SET TASK: Please print every one of the lines below without any alteration, leaving the pictures out.

[Begin PROVIDED DATA]

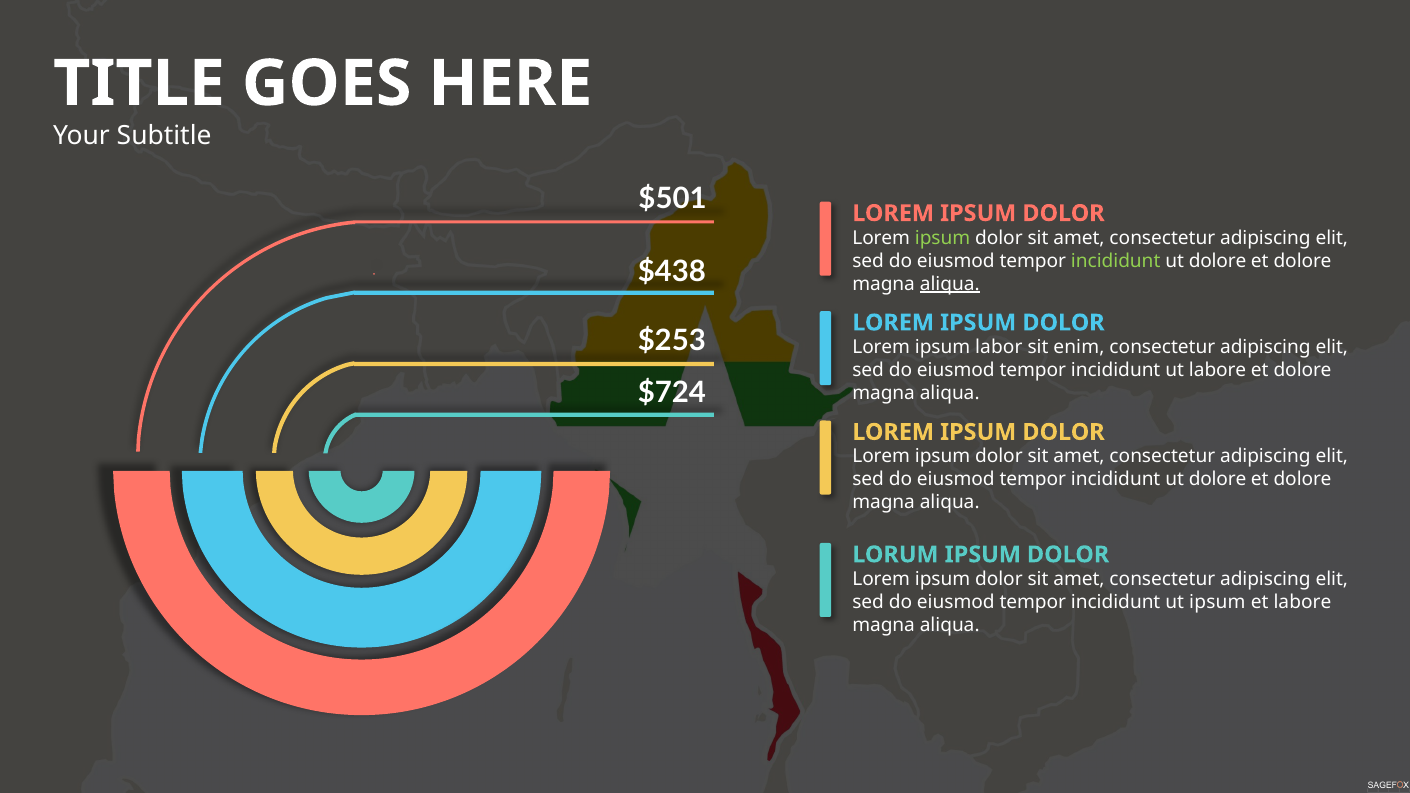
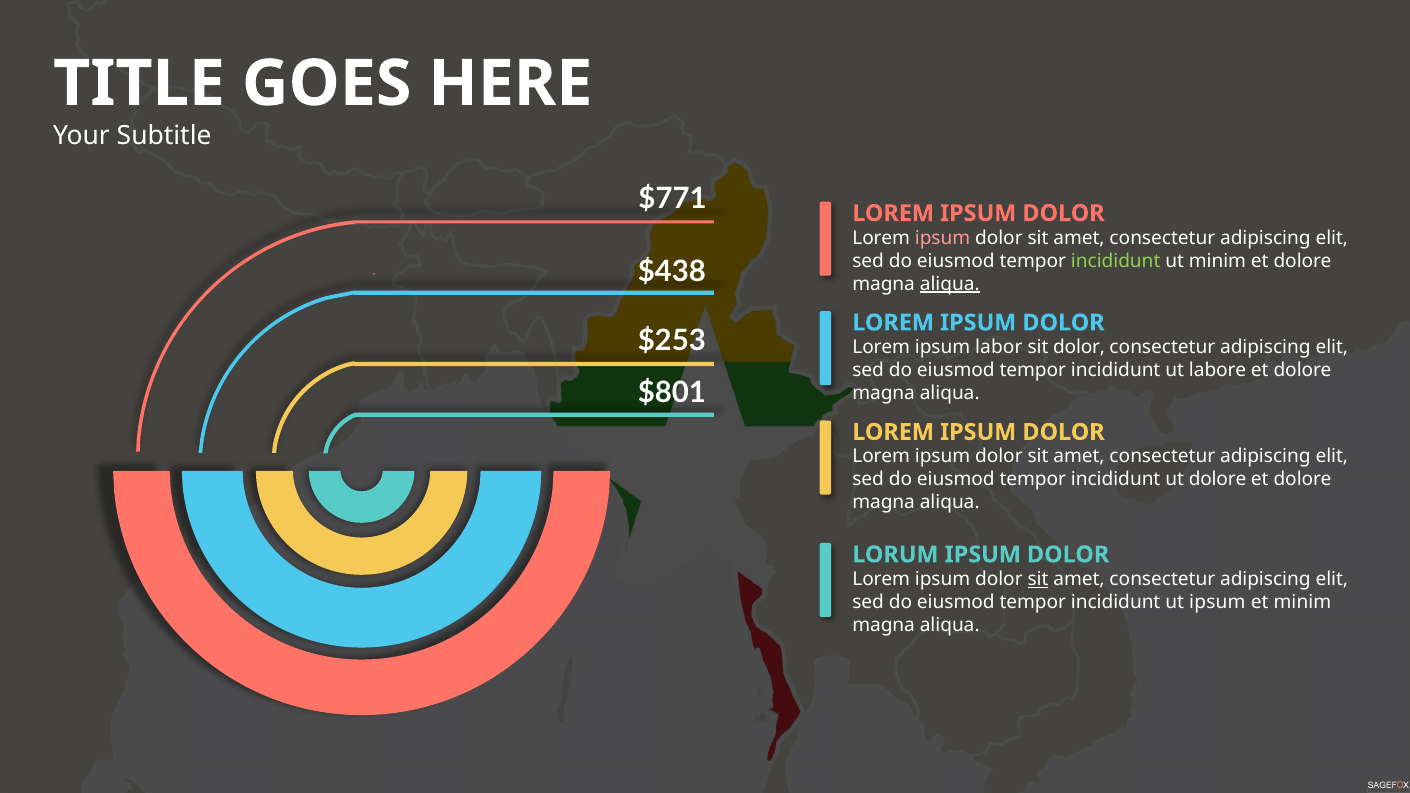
$501: $501 -> $771
ipsum at (943, 238) colour: light green -> pink
dolore at (1218, 261): dolore -> minim
sit enim: enim -> dolor
$724: $724 -> $801
sit at (1038, 579) underline: none -> present
et labore: labore -> minim
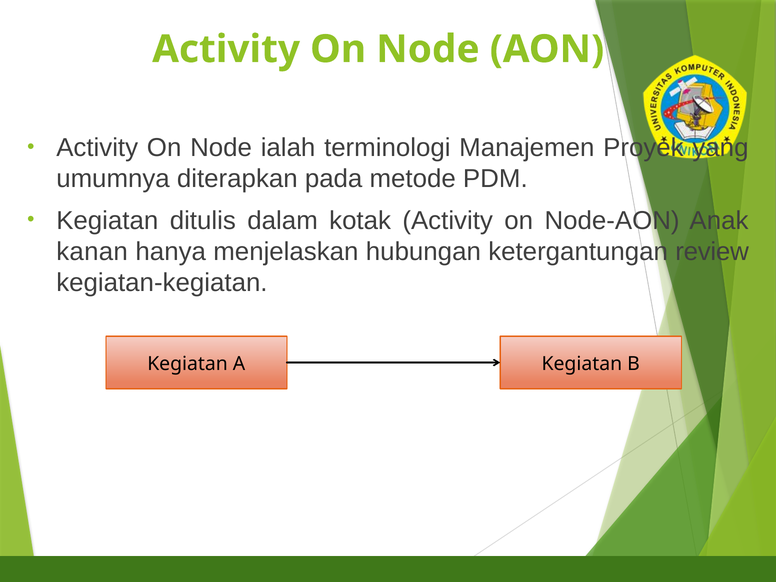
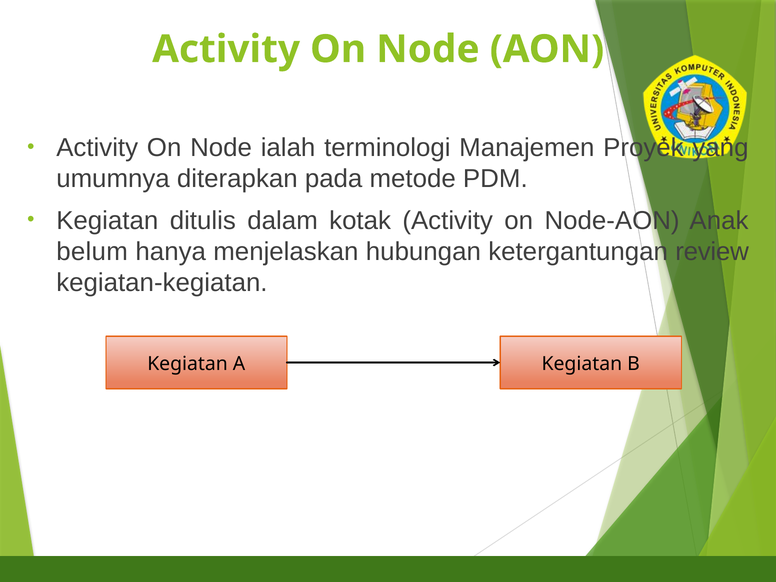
kanan: kanan -> belum
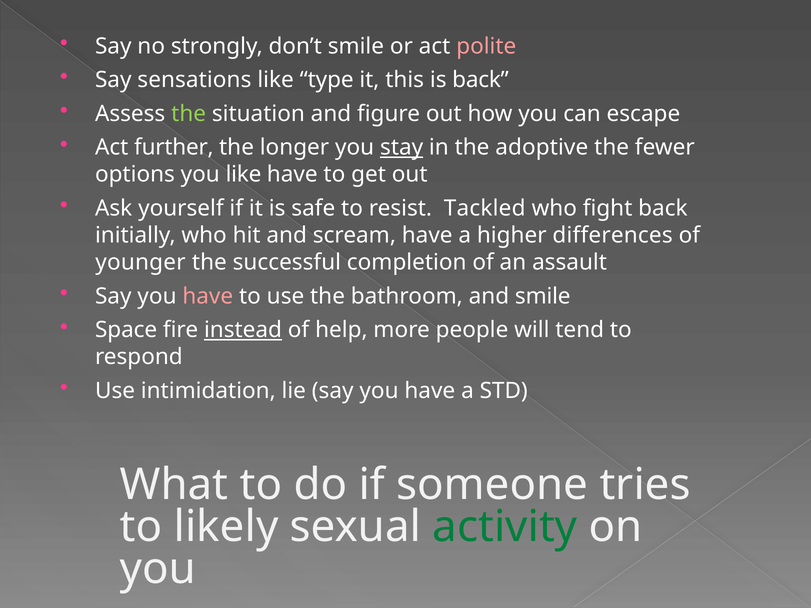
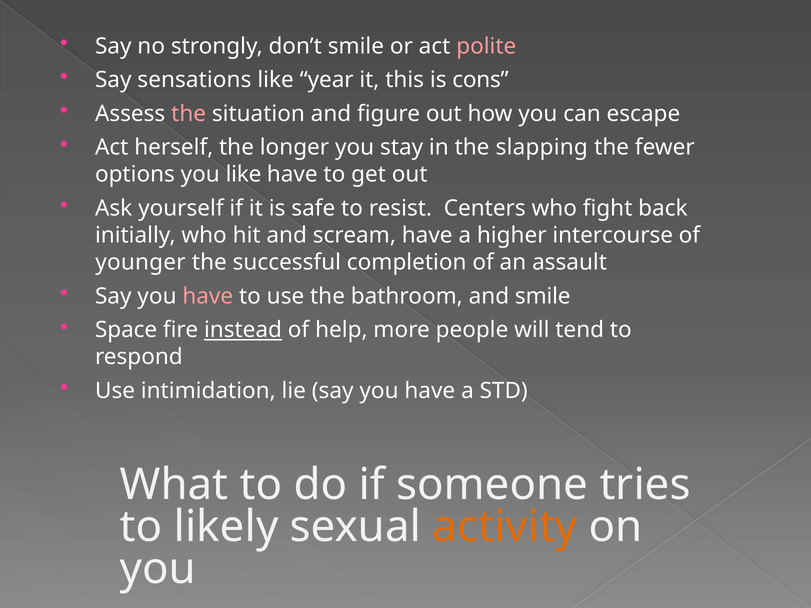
type: type -> year
is back: back -> cons
the at (189, 114) colour: light green -> pink
further: further -> herself
stay underline: present -> none
adoptive: adoptive -> slapping
Tackled: Tackled -> Centers
differences: differences -> intercourse
activity colour: green -> orange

[End PROVIDED DATA]

TASK RESPONSE:
$501: $501 -> $771
ipsum at (943, 238) colour: light green -> pink
dolore at (1218, 261): dolore -> minim
sit enim: enim -> dolor
$724: $724 -> $801
sit at (1038, 579) underline: none -> present
et labore: labore -> minim
kanan: kanan -> belum
type: type -> year
is back: back -> cons
the at (189, 114) colour: light green -> pink
further: further -> herself
stay underline: present -> none
adoptive: adoptive -> slapping
Tackled: Tackled -> Centers
differences: differences -> intercourse
activity colour: green -> orange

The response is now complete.